First Interactive Prototype

Our users liked the look of the tabs, and that the controls were on the column and row headers, close to the chart grid, but there were some design issues:

  • The main problem was that data was lost, or appeared to be lost, when using the tabs to navigate down the hierarchy.
  • The tab component really belongs in a dialog (e.g., for selecting preferences), and it was problematic that in our interface the act of switching tabs affected the display.
  • Some testers did not understand the symmetrical relationship between the columns and the rows, and the hierarchical relationship between the tabs. We realized that the hierarchy might not have been apparent because the tabs were all at the same level.

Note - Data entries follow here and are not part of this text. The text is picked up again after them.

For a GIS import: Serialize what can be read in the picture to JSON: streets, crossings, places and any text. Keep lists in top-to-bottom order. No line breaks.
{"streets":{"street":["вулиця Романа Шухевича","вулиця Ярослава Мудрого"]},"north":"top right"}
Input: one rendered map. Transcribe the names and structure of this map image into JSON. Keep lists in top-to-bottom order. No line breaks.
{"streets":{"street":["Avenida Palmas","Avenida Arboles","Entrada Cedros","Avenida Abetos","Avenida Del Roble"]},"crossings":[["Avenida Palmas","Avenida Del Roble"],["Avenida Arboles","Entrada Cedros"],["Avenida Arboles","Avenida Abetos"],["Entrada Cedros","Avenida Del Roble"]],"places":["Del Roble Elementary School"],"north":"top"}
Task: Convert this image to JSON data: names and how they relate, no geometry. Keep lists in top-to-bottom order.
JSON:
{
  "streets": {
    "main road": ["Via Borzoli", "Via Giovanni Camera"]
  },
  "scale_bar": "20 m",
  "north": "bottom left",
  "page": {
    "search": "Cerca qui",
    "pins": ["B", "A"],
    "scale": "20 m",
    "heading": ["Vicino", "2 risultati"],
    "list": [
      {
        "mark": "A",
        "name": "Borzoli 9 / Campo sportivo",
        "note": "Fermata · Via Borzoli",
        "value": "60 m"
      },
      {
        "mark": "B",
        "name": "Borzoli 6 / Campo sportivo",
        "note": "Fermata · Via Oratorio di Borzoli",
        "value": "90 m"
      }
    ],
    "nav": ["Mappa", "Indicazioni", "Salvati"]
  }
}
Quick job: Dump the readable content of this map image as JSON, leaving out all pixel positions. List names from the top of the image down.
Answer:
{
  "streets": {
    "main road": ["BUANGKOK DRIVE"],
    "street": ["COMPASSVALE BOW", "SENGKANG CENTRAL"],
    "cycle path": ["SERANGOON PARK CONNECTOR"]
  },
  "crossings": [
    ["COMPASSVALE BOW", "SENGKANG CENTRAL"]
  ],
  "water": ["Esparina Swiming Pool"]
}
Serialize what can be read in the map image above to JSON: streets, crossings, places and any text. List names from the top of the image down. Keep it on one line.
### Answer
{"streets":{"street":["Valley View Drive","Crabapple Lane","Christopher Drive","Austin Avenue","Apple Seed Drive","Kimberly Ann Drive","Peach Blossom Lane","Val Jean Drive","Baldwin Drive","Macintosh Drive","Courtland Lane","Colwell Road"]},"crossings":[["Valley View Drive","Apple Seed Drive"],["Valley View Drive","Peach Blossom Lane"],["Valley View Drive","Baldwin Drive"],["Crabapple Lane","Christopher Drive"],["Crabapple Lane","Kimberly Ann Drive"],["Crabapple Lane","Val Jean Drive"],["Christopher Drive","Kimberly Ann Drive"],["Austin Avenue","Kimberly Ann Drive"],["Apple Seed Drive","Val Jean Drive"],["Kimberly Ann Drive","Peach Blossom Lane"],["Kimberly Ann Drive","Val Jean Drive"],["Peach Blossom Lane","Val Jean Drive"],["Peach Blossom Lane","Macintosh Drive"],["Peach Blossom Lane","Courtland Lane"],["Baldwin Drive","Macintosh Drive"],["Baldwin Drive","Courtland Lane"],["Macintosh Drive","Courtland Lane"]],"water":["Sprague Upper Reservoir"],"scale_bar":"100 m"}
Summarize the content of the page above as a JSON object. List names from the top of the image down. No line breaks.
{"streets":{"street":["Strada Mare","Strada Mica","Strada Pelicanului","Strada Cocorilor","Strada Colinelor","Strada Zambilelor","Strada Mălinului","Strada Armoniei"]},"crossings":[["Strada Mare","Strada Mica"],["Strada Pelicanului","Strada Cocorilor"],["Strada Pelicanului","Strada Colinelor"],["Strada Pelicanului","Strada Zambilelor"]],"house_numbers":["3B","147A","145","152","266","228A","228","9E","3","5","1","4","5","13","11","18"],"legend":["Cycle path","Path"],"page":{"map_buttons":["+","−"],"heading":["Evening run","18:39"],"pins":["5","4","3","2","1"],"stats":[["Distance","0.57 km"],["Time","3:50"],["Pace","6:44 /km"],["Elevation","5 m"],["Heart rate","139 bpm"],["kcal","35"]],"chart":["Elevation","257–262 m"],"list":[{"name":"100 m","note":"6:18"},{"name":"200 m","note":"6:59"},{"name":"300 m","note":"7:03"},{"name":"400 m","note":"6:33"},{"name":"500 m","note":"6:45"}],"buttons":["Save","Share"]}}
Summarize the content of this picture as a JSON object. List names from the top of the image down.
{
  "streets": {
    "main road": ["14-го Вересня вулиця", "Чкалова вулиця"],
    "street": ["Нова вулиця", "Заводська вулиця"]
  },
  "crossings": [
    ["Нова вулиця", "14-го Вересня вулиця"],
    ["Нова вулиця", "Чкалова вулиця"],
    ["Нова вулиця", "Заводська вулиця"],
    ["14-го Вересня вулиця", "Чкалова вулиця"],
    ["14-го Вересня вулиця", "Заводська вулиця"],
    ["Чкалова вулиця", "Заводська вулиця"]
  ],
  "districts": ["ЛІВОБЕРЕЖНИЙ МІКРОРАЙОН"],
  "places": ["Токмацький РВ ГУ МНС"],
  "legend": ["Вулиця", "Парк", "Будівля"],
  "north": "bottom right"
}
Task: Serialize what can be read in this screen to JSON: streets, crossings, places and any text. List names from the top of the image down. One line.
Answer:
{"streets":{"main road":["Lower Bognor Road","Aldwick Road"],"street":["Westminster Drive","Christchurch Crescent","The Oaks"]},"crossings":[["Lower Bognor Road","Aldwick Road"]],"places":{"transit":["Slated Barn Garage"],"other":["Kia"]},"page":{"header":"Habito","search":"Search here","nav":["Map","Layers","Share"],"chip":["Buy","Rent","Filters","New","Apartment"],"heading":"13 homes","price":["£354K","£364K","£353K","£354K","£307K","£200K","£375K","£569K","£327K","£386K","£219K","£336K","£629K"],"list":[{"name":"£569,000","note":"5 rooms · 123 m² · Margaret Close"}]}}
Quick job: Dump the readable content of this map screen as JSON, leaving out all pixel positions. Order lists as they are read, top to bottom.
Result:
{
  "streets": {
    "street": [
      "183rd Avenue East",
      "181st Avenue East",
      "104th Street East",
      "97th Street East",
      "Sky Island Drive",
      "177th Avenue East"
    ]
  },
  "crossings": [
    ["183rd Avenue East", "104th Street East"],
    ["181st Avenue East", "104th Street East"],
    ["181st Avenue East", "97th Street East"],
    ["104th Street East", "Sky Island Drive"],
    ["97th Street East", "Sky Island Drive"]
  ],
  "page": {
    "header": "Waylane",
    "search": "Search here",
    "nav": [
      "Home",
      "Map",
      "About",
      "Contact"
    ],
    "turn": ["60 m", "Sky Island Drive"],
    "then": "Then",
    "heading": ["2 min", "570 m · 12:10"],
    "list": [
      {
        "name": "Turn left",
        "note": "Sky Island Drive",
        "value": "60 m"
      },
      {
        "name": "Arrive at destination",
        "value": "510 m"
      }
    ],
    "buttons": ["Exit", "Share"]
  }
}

So we changed the row and column headers to have levels denoting Survey, Question and Response levels. The legal hierarchy comparisons still held, and since one of the illegal comparisons was survey vs. survey, this did not need to be in both headers, so now it is only in the column header. We also moved the controls back into a control panel, with buttons determining whether the current selection would be applied to the column or row. There was too much duplication having the controls on both the column and the row headers. Instead of using controls as labels, static text labels are now used. In addition to the category, question and response selection, the control panel contained an Export List panel, containing the charts that had been marked for later export or display in the chart grid.

We determined how the reporting and data mining tools would work together, removing features that duplicated reporting tool functionality, such as the display of all charts in a particular category at once, and the display of respondent comments. Also, a good deal of shared functionality (dataset management, filter/query creation) would need to be accessed by reporting tool users as well as datamining users. Because the reporting tool is an HTML interface, it makes sense to have that work done in the reporting tool (but have the results available to both tools), so that the datamining tool users would not have the jarring experience of two different types of dialogs. For example, datasets (named sets of one or more surveys), will still be available for comparison, but will now be created in the existing reporting tool. We changed our terminology from "Dataset" to "Surveys" and from "Answer" to "Response" based on user feedback.

We also designed (but did not have time to implement) a "Group" dialog that would be used to combine desired responses together, or break combined responses apart.